O pesquisador Pablo Perel, também da LSHTM e especialista em patologias cardíacas, recorda que estudos anteriores já tinham demonstrado que “os pacientes com doença cardiovascular apresentam um risco elevado de eventos cardiovasculares por outros vírus como gripe, SARS e MERS”. Embora as pesquisas com o atual coronavírus ainda sejam poucas e preliminares, “parecem mostrar que aqueles pacientes com Covid-19 e com doenças cardiovasculares subjacentes, tais como insuficiência cardíaca, doença coronária e hipertensão, têm um maior risco de complicações intra-hospitalares (necessidade de terapia intensiva, necessidade de respirador ou morte)”, acrescenta Perel.
Ao ver sobre o mapa os resultados do estudo, observam-se grandes diferenças geográficas. Por exemplo, o número de europeus (e também de norte-americanos e canadenses) que têm pelo menos uma condição prévia que eleva seu risco duplica o de africanos (31%, frente a 16% da população). A cifra triplica no caso de terem duas ou mais patologias. Só a América Latina, com 21% da população, aproxima-se da percentagem africana.
A análise também mostra os dados por sexo e idade. Quanto ao gênero, a prevalência das diferentes doenças é, em termos globais, a mesma para homens e mulheres. Entretanto, o número de homens que morrem pelo coronavírus é maior que o de mulheres. Portanto, devem intervir outros fatores por investigar. Em relação à idade, o trabalho estima que apenas 5% dos maiores de 65 anos carecem de alguma patologia prévia. Mas o dado possivelmente mais chamativo é que 23% das pessoas entre 15 anos e 64 têm pelo menos uma doença que as torna mais vulneráveis ao agravamento da infecção.

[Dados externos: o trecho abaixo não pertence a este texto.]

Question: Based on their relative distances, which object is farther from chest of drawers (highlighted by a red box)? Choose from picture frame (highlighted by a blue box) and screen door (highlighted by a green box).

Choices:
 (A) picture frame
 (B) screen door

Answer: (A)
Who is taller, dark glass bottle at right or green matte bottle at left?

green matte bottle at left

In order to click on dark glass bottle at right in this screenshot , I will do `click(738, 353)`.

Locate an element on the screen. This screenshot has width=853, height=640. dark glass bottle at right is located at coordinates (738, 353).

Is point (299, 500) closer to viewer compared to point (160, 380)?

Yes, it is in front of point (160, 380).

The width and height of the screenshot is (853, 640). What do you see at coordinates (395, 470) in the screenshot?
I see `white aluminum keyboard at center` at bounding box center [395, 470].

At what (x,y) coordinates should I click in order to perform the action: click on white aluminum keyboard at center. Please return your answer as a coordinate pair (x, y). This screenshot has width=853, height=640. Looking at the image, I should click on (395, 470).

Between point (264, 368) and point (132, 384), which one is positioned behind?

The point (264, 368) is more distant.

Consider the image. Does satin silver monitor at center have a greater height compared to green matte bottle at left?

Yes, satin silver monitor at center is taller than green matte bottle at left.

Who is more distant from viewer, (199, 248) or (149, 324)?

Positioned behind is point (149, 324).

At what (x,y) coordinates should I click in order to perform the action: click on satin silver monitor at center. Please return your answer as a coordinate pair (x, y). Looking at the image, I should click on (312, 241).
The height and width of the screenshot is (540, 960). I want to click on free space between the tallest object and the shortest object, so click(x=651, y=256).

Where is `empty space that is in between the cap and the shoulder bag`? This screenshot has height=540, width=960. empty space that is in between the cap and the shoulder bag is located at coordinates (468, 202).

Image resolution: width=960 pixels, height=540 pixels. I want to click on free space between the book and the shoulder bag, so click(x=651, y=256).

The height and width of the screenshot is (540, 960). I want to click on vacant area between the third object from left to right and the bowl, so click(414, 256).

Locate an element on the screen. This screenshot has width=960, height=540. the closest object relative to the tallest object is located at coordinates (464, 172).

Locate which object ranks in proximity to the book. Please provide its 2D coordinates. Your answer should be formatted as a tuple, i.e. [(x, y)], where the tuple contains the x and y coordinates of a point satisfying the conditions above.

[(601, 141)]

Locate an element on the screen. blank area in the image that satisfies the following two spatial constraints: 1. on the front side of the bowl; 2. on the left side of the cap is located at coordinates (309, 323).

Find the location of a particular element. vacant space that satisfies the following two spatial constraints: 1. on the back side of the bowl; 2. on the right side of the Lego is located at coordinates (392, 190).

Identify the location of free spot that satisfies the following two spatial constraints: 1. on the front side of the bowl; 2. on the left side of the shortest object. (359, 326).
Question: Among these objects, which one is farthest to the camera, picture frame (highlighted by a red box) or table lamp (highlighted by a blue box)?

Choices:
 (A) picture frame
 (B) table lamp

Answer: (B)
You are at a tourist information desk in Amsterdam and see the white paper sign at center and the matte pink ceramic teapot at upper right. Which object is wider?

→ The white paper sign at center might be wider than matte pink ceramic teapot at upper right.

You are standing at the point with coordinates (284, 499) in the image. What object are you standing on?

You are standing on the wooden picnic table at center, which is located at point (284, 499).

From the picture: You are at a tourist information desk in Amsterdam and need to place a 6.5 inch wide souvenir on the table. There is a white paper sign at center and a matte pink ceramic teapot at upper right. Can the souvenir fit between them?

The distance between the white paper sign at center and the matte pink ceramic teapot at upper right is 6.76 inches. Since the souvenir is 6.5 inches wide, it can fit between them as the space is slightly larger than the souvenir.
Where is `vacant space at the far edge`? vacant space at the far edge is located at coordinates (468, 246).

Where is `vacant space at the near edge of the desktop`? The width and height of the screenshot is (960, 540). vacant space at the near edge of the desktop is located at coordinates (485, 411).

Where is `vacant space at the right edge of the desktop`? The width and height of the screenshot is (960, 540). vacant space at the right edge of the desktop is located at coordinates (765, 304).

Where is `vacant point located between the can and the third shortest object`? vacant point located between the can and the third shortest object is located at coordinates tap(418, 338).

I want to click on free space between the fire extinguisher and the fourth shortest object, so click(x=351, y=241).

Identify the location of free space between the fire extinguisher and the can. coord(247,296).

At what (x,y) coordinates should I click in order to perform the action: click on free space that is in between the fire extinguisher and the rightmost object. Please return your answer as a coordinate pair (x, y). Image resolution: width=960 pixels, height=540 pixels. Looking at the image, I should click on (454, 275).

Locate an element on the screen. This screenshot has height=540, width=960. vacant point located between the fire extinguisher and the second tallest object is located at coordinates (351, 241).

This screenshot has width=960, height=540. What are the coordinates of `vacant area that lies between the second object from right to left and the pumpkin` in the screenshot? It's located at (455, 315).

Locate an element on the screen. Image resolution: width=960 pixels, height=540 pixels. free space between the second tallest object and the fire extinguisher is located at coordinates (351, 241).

A quantificação dos que poderiam estar mais expostos é chave para controlar a pandemia. Como recordam os autores desta pesquisa, as pessoas com condições prévias de risco têm uma maior probabilidade de precisarem de internação, de acabarem na UTI ou de morrerem. Um relatório preliminar das autoridades sanitárias dos EUA mostrava que, nos casos onde se registrou se o paciente vinha ou não com uma patologia prévia, quase 40% deles a tinham – e 78% foram parar na UTI. Ao identificá-los, conclui o estudo, seria possível concentrar as medidas de quarentena sobre estas pessoas e lhes dar prioridade para quando chegarem as vacinas.